-- Teks yang Ditampilkan --
↓

Gagasan penerimaan kembali tenaga polisi wanita mendapat dukungan penuh dari Bhayangkari dan perjuangan untuk itu diteruskan melalui kongres wanita Indonesia (Kowani) yang berhasil setelah melalui proses panjang dan menghadap para pejabat yang berwenang pada waktu.

Sebagai hasilnya, muncullah Brigadir Brigadir Polisi wanita yang cukup menonjol dan disegani masyarakat karena kemampuan intelijen dan tugas umum. Pada bulan Juni 1962, untuk pertama kalinya 4 orang Brigadir polwan ditugaskan pada Detasemen kawal pribadi korps Brimob di Istana Presiden.

Seiring dengan berjalannya waktu tugas polisi wanita terus berkembang sehingga tugas tersebut tidak lagi dapat dipisahkan dengan tugas polisi lainnya sama-sama menjadi aparat negara yang menjalankan tugas sebagai pelindung pengayom dan pelayanan masyarakat serta penegakan hukum dalam masyarakat.

Jas merah, jangan sekali-sekali Melupakan sejarah, untuk mengenang kebangkitan wanita-wanita pilihan di Republik Indonesia dalam turut serta membangun negeri ini, pada tanggal 1 September 2015 dibangun Monumen polwan di Bukittinggi sebagai Kota lahirnya polwan. Sumatera Barat menjadi saksi bisu semangat ESTHI BHAKTI WARAPSARI dalam membangun negeri.

↑

-- Data yang Ditampilkan --
↓

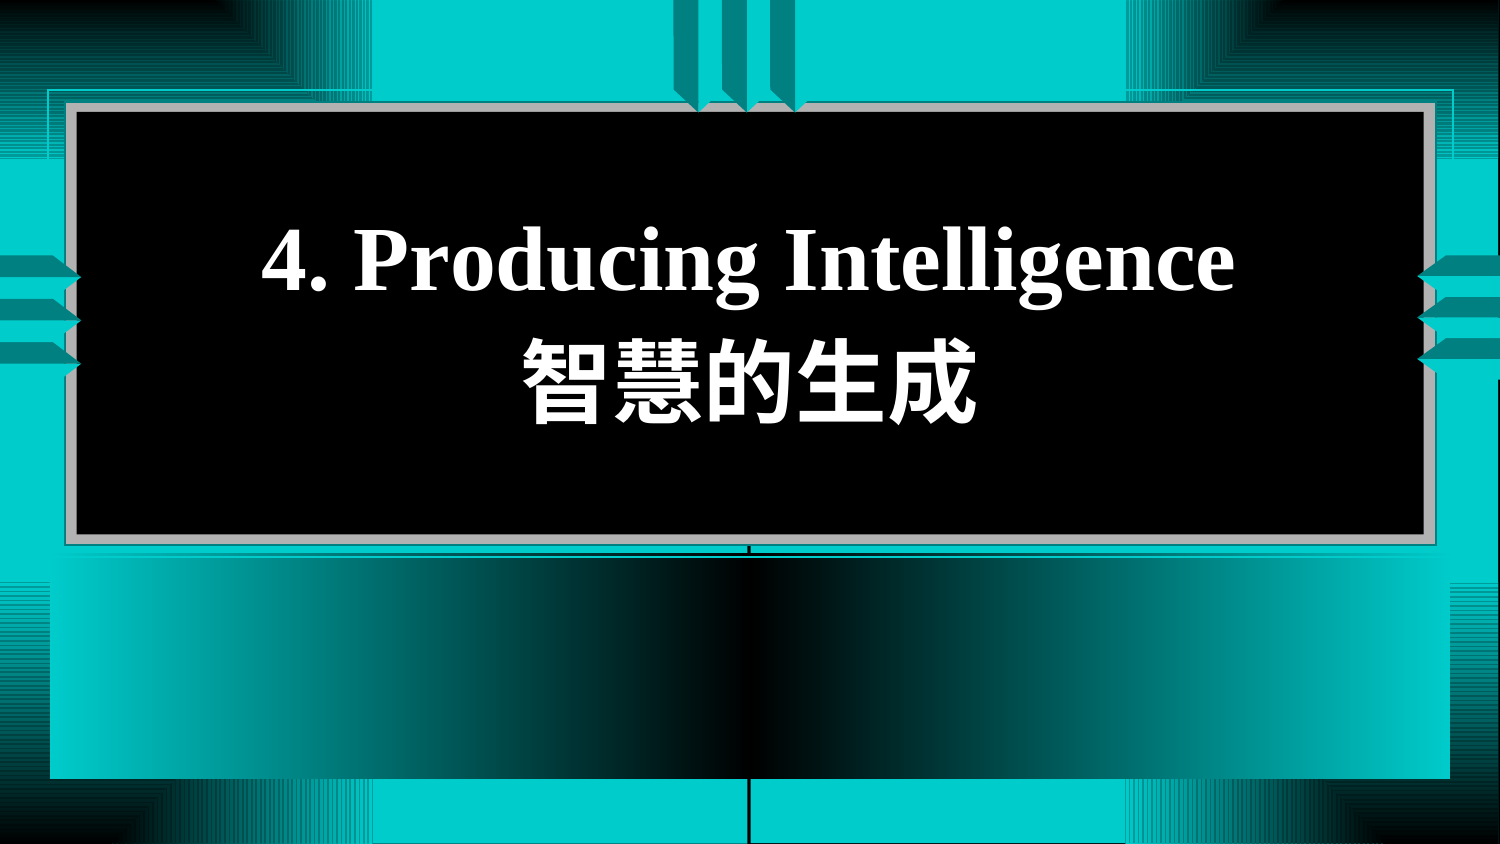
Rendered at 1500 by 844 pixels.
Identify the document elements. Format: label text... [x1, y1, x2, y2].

↑

-- Tugas yang Dikerjakan --
(a) Berdasarkan teks tentang sejarah polisi wanita, jelaskan dalam satu sampai tiga kalimat mengapa Monumen Polwan dibangun di Bukittinggi.
(b) Menurut teks tentang sejarah polisi wanita, kapan empat orang Brigadir polwan pertama kali ditugaskan di Istana Presiden?
(c) Silakan lanjutkan teks tentang sejarah polisi wanita, dimulai setelah kalimat terakhirnya.
Data di atas diambil dari sumber lain.

-- Hasil per Tugas --
(a) Monumen Polwan dibangun untuk mengenang kebangkitan wanita-wanita pilihan di Republik Indonesia yang turut serta membangun negeri. Tempatnya di Bukittinggi karena kota itu adalah kota lahirnya polwan.

(b) Pada bulan Juni 1962.

(c)
Masih dikutip dari Ntmcpolri.info, sejarah berdirinya polwan bermula dari  masa penjajahan Belanda. Akibat serangan besar-besaran Belanda, arus pengungsian terjadi dimana-mana. Pria, wanita dan anak-anak meninggalkan rumah mereka untuk menjauhi titik-titik peperangan.

Pengungsian besar-besaran itu berpotensi menimbulkan masalah jika ada penyusup atau kriminal di antara pengungsi yang masuk ke wilayah-wilayah yang dikuasai Republik.

Bila ada kejahatan yang dilakukan oleh anak-anak atau wanita para pengungsi perempuan menolak digeledah oleh Polisi pria. Maka para pejabat kepolisian seringkali meminta bantuan kepada istri-istrinya untuk melakukan pemeriksaan dan penggeledahan.

Menyadari akan kebutuhan petugas wanita untuk menjalankan tugas-tugas kepolisian yang tidak dapat dilakukan oleh polisi pria, maka pimpinan Polri pada saat itu memutuskan untuk menjadi polisi wanita.

Pada akhirnya pada tanggal 1 September 1948 dimulai pendidikan kader kepolisian untuk tingkat Perwira Angkatan 3 di Bukittinggi dengan 50 (lima puluh orang siswa), 6 (enam) orang di antaranya adalah calon polisi wanita. (*)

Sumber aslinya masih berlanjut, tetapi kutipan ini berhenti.